Bei der Würdigung des Grades der Entwurzelung im Herkunftsstaat ist davon auszugehen, dass der Kläger über ordentliche Kenntnisse der italienischen Sprache verfügt, nachdem er für zwei Jahre in Italien die Mittelschule besucht und sich auch nach seiner Schulzeit noch wiederholt in Italien aufgehalten hat. Auch wenn der Kläger über keine familiären Bindungen und sonstigen sozialen Kontakte nach Italien verfügen sollte, ist zu berücksichtigen, dass er auch im Bundesgebiet über keine ausgeprägten sozialen Kontakte verfügt.

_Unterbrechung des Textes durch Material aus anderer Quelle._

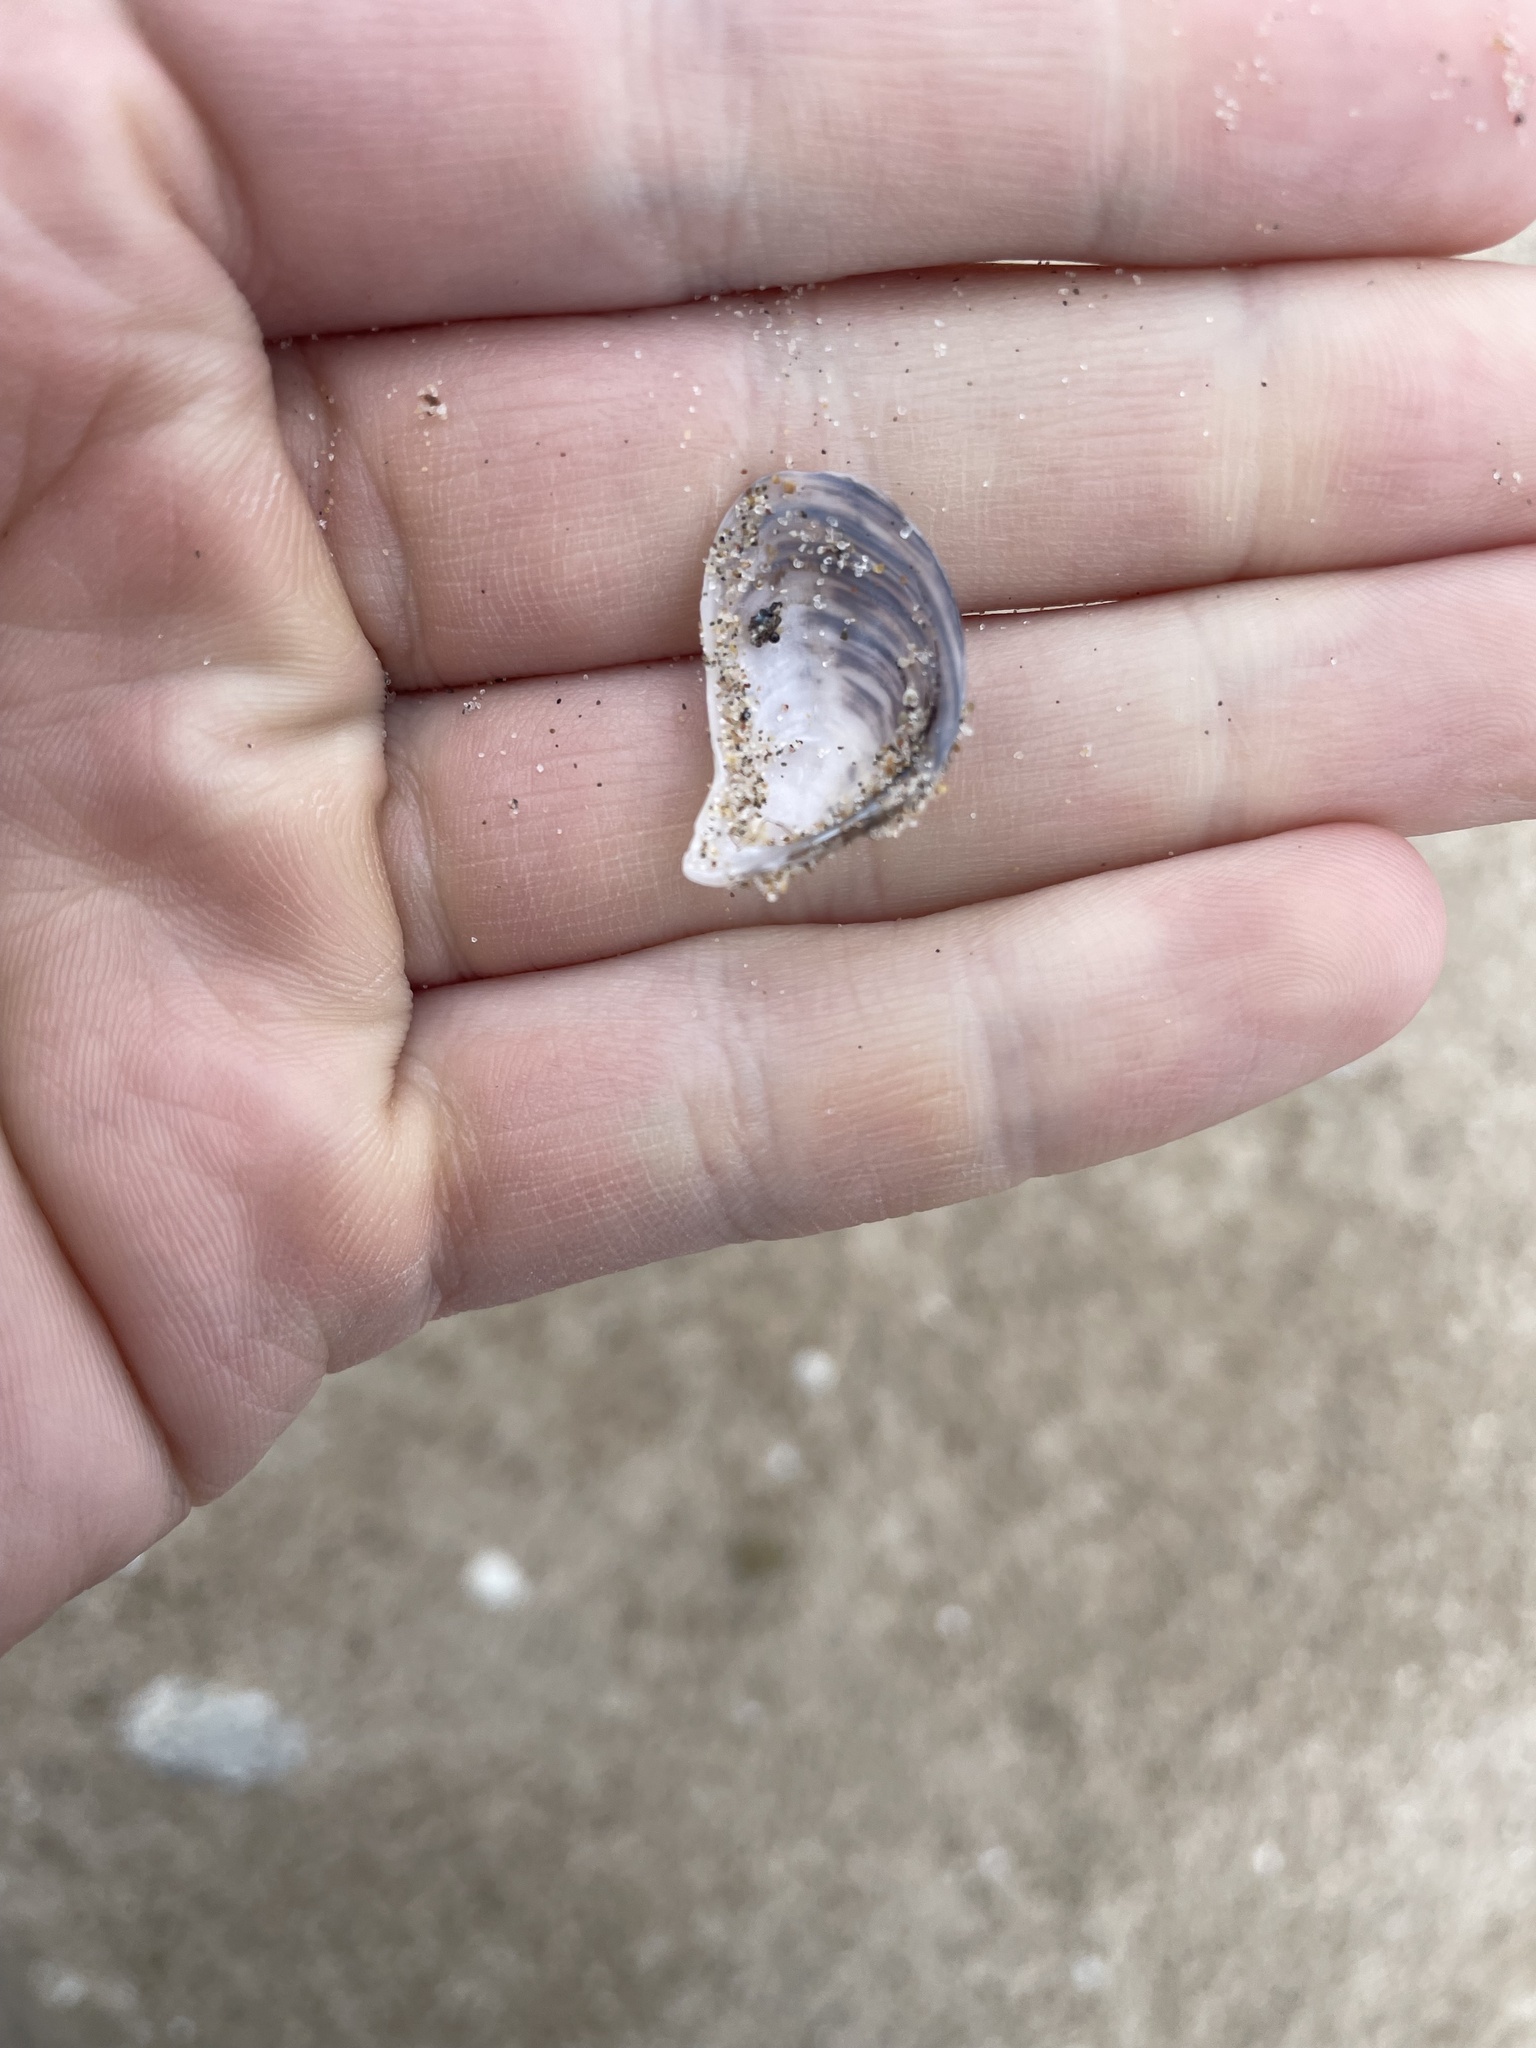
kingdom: Animalia
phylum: Mollusca
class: Bivalvia
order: Myida
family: Dreissenidae
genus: Dreissena
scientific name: Dreissena bugensis
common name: Quagga mussel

Schließlich ist im Rahmen der Gesamtwürdigung zu berücksichtigen, dass der Kläger infolge der ausgesprochenen Befristung eine konkrete Rückkehrperspektive hat. Als Unionsbürger kann er nach Ablauf der Frist bei Erfüllung der der Befristungsentscheidung beigefügten Bedingung unter Berufung auf sein Freizügigkeitsrecht aus Art. 18 EG wieder in das Bundesgebiet einreisen. Diese Bedingung der Straffreiheit ist rechtlich nicht zu beanstanden. Sie dient dem Zweck des Verwaltungsakts in der Hauptsache, indem sie sicherstellt, dass der spezialpräventive Ausweisungszweck bei Wirksamwerden der Befristung erfüllt ist und von dem Kläger keine erhebliche Gefahr mehr ausgeht. Die Bedingung ist allerdings entsprechend den für die Verlustfeststellung bei Unionsbürgern geltenden Maßstäben einschränkend dahingehend auszulegen, dass nur solche Straftaten schädlich sind und den Eintritt der Bedingung hindern, die die weitere Aufrechterhaltung der gesetzlichen Sperrwirkungen als Dauereingriff in das Freizügigkeitsrecht mit Blick auf die Anforderungen des § 6 Abs. 1 und 2 FreizügG/EU tragen. Bei einer solchen Auslegung ist die Bedingung mit § 36 Abs. 3 LVwVfG vereinbar. Auch Gemeinschaftsrecht steht der Bedingung nicht entgegen. Aus Art. 32 Abs. 1 RL 2004/38/EG folgt lediglich ein Bescheidungsanspruch; inhaltliche Vorgaben für die Befristung des Aufenthaltsverbots finden sich dort nicht. Auch dem primären Gemeinschaftsrecht lässt sich nicht entnehmen, dass bei Fortbestehen einer qualifizierten Wiederholungsgefahr gleichwohl die Wirkungen einer Ausweisung befristet werden müssten.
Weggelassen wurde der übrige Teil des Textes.